Faire renaître Shawbridge

Paul Germain, Le Journal des citoyens, Prévost, juillet 2015

Quand j’avais 10 ans et mes culottes courtes, il y avait à Shawbridge trois épiceries, deux ferronneries comme on les appelait dans le temps, un barbier, un salon de coiffure, un motel, un bar, quelques restaurants et garages, une boulangerie et toute une vie dans un village tranquille.

La boulangère, madame Urichuck confectionnait des éclairs à la crème qui demeurent dans mon esprit, encore aujourd’hui, ce que l’on peut connaître de meilleur dans la vie après l’amour. Mais à 10 ans, ça, je ne le savais pas encore. Les années ont passé. Tout me semblait immuable dans mon patelin figé dans l’espace et le temps, au grand désespoir de l’adolescent que j’étais devenu, toujours à la recherche de nouveauté et ne rêvant que de partir de ce bled intemporel.

Au début des années 80, le Québec est entré dans la «modernité ». Il fallait maintenant tout planifier, dont l’organisation du territoire : schéma d’aménagement, règlement de zonage, plan d’urbanisme, etc. C’est alors que les élites bien pensantes de Prévost ont décidé, au nom de la revalorisation de la localité, que l’activité économique de la rue Principale et de la rue de la Station serait transférée vers la route 117. Les commerces avec leurs bric-àbrac, et parfois un joli capharnaüm, ne devaient plus côtoyer les immeubles résidentiels; intentions louables, destin tragique.

La 117 devait se transformer en pôle de la ville moderne que Prévost allait devenir avec de beaux grands magasins neufs. Jeune adulte, j’ai toujours eu l’intuition qu’il s’agissait d’une erreur. Élizabeth, la fleuriste ne pouvait plus vendre ses roses dans sa maison, les commerçants chassés de la proximité des gens, vers le grand boulevard sans âme et avec son large terreplein.

Trente ans plus tard, à Shawbridge, le bureau de poste s’est retrouvé orphelin. Le coeur du village n’est plus que des artères oubliées. Les Prévostois, anciens et nouveaux, sentent qu’ils ont perdu quelque chose. On palpe le vide. La 117 a attiré des magasins de grandes tailles et l’urbanisme leur a fait toute la place. Tout s’est déplacé vers le sud.

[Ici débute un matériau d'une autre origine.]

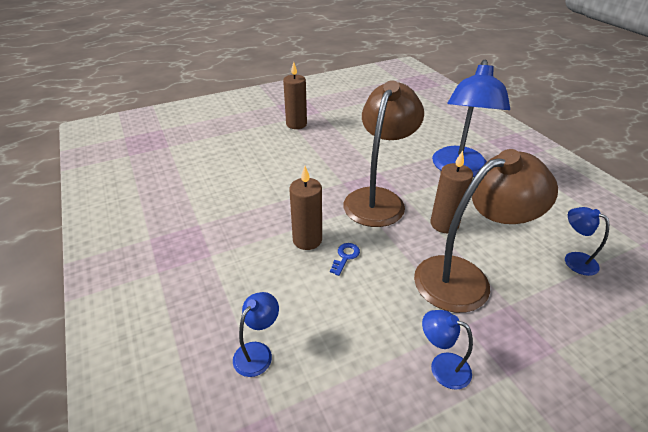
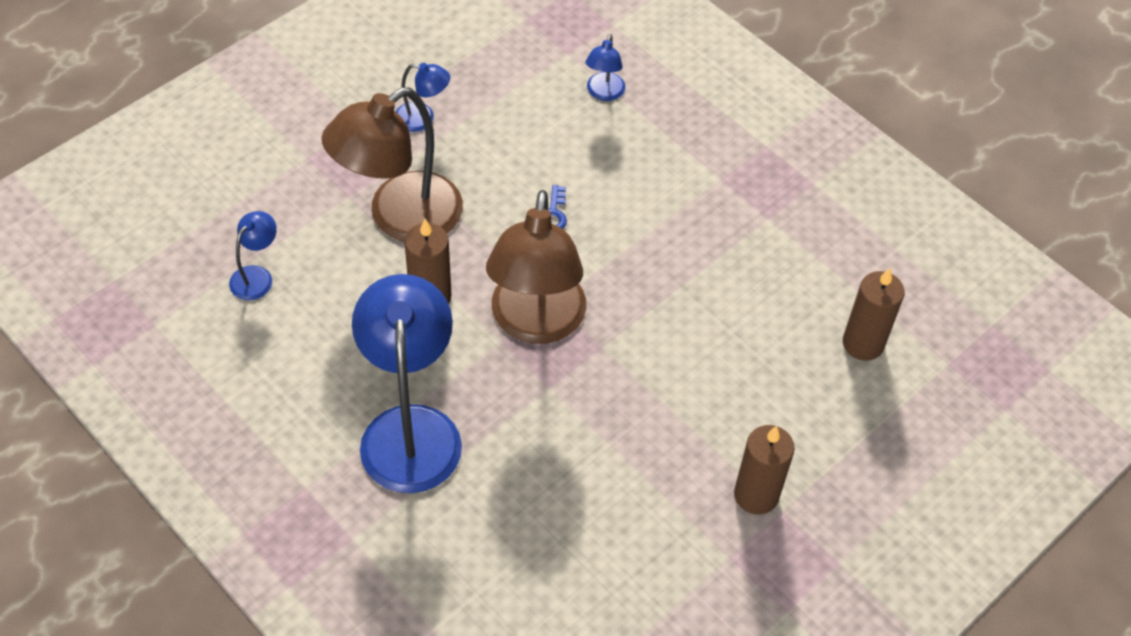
camera: 160 degrees right, 15 degrees up
brown candle [289,166,322,250] -> brown candle moved to [843,268,905,361]
blue lamp [565,207,609,276] -> blue lamp turned 90 degrees counterclockwise [229,211,277,300]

Pendant ce temps, les commerces de proximité peinent à trouver des loyers abordables. Il faut aller ailleurs pour trouver son pain; sur la rue Principale, à Saint-Sauveur ou sur la rue Morin, à Sainte-Adèle, des villages qui ont eu la sagesse de conjuguer le passé avec le futur. Faire renaître Shawbrigde Revaloriser Shawbridge, c’est autre chose que de faire du ravalement de façade. Le temps a démontré que cette politique avait ces limites. Revaloriser Shawbridge, c’est s’assurer qu’une vie de village reprenne racine. C’est permettre et encourager l’établissement de commerces de proximité tel que des services professionnels, des cafés, des épiceries fines, etc. C’est d’assouplir le plan d’intégration architectural de la Ville qui empêche les initiatives et des fois font fuir des boutiques comme la petite papeterie.

Bien sûr, les habitants du quartier devront être consultés et surtout écoutés, mais je crois sincèrement que tous auraient intérêt à retrouver des facilités dans ce secteur. Ce qui ajoutera des atouts à Prévost. Il ne s’agit pas d’arrêter ce qui se fait ailleurs dans Prévost, au contraire, mais de permettre à chacun de trouver sa place et son village. De remettre un village dans la ville. Shawbridge est le quartier limitrophe à la 117 à la hauteur de la rue de Station près de l’ancienne gare.